La conclusión: la IA no inventa. Lee lo que hay escrito. Si un fabricante lleva décadas trabajando una madera concreta y en internet no hay ni una página que lo explique, para la IA ese conocimiento no existe.
Y un detalle que solo se ve midiendo varias veces: entre todas las respuestas aparecieron alrededor de veinte nombres distintos, y casi ninguno se repetía. Hoy nadie domina este terreno. No hay líder al que desbancar.
Qué hacer con esto si fabricas ventanas
Cuatro cosas concretas, por orden de esfuerzo:
- Escribe las cinco preguntas que más te hacen por teléfono. Una página por pregunta. Eso es exactamente lo que está posicionando el portal que te gana.
- Pon precios, aunque sean horquillas. Es lo que busca el comprador y lo que tu competencia sí publica.
- Revisa lo que ya tienes. Una página de hace cinco años sin tocar pierde contra una actualizada.
- Explica tu especialidad con nombre y apellidos. Si trabajas una madera concreta o un tipo de cierre, escríbelo. Hoy la IA no puede recomendarte por algo que no está escrito en ninguna parte.
Nada de esto es un rediseño de web. Es escribir lo que ya sabes.
Límites de este informe
Por honestidad, y porque importa para leerlo bien:
- La muestra es pequeña: cinco fabricantes. Es un vistazo a un nicho concreto, no una estadística nacional.

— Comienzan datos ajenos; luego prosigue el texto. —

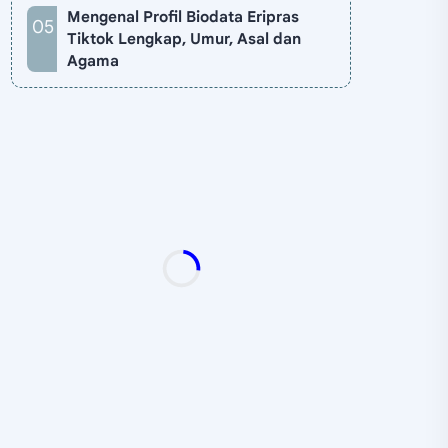
Mengenal Profil Biodata Eripras
Tiktok Lengkap, Umur, Asal dan
Agama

- Las mediciones son de junio a agosto de 2026. Esto cambia rápido, sobre todo en la parte de IA.
- Solo se midieron dos canales. No entran aquí ni publicidad, ni redes sociales, ni la calidad del producto.
- Las respuestas de la IA no son deterministas: la misma pregunta puede dar resultados distintos en días distintos. Por eso se registran patrones, no rankings.
- No se nombra ninguna empresa. Ni las analizadas ni los portales. Este informe habla de cómo funciona un mercado, no señala a nadie.
Cómo se hizo
- Búsqueda orgánica: 25 palabras clave por ámbito, medidas en dos ámbitos —la provincia de cada empresa y el conjunto de España—, con herramienta profesional de seguimiento de posiciones.
- IA conversacional: 5 preguntas por empresa, formuladas como las haría un comprador, ancladas a su zona y a su especialidad, sobre un asistente con acceso a internet.
- Competidores: se registró qué páginas ocupaban las tres primeras posiciones en cada búsqueda y de qué tipo de empresa eran.
- Todo lo medido es público y repetible. Cualquiera puede volver a hacerlo.